**Work instruction**
Revise the data below by replacing every occurrence of "CO2 Laser" with "Fiber Laser", keeping all other text unchanged.

⟨

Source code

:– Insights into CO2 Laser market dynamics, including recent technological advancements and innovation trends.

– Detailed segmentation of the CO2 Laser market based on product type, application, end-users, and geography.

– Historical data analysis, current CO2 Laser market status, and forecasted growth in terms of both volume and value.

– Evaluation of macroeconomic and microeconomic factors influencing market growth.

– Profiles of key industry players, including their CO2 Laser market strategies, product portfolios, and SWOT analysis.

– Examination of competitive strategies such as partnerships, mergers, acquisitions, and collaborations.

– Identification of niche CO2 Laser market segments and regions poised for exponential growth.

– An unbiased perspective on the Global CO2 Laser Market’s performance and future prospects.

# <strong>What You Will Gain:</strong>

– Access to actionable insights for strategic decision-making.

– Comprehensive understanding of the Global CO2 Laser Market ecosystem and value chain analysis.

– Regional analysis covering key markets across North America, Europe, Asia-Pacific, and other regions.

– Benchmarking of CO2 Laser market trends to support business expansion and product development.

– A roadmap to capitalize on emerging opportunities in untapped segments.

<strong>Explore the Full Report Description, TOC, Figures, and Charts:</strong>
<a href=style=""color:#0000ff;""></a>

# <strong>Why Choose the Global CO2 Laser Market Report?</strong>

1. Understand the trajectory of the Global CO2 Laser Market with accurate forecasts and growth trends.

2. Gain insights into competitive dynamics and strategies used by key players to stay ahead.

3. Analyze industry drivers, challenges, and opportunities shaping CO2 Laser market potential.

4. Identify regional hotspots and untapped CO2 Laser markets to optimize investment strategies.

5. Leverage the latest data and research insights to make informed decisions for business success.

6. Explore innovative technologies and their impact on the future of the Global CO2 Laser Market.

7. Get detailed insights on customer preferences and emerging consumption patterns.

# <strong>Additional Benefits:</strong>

⟩

**Answer box**
Source code

:– Insights into Fiber Laser market dynamics, including recent technological advancements and innovation trends.

– Detailed segmentation of the Fiber Laser market based on product type, application, end-users, and geography.

– Historical data analysis, current Fiber Laser market status, and forecasted growth in terms of both volume and value.

– Evaluation of macroeconomic and microeconomic factors influencing market growth.

– Profiles of key industry players, including their Fiber Laser market strategies, product portfolios, and SWOT analysis.

– Examination of competitive strategies such as partnerships, mergers, acquisitions, and collaborations.

– Identification of niche Fiber Laser market segments and regions poised for exponential growth.

– An unbiased perspective on the Global Fiber Laser Market’s performance and future prospects.

# <strong>What You Will Gain:</strong>

– Access to actionable insights for strategic decision-making.

– Comprehensive understanding of the Global Fiber Laser Market ecosystem and value chain analysis.

– Regional analysis covering key markets across North America, Europe, Asia-Pacific, and other regions.

– Benchmarking of Fiber Laser market trends to support business expansion and product development.

– A roadmap to capitalize on emerging opportunities in untapped segments.

<strong>Explore the Full Report Description, TOC, Figures, and Charts:</strong>
<a href=style=""color:#0000ff;""></a>

# <strong>Why Choose the Global Fiber Laser Market Report?</strong>

1. Understand the trajectory of the Global Fiber Laser Market with accurate forecasts and growth trends.

2. Gain insights into competitive dynamics and strategies used by key players to stay ahead.

3. Analyze industry drivers, challenges, and opportunities shaping Fiber Laser market potential.

4. Identify regional hotspots and untapped Fiber Laser markets to optimize investment strategies.

5. Leverage the latest data and research insights to make informed decisions for business success.

6. Explore innovative technologies and their impact on the future of the Global Fiber Laser Market.

7. Get detailed insights on customer preferences and emerging consumption patterns.

# <strong>Additional Benefits:</strong>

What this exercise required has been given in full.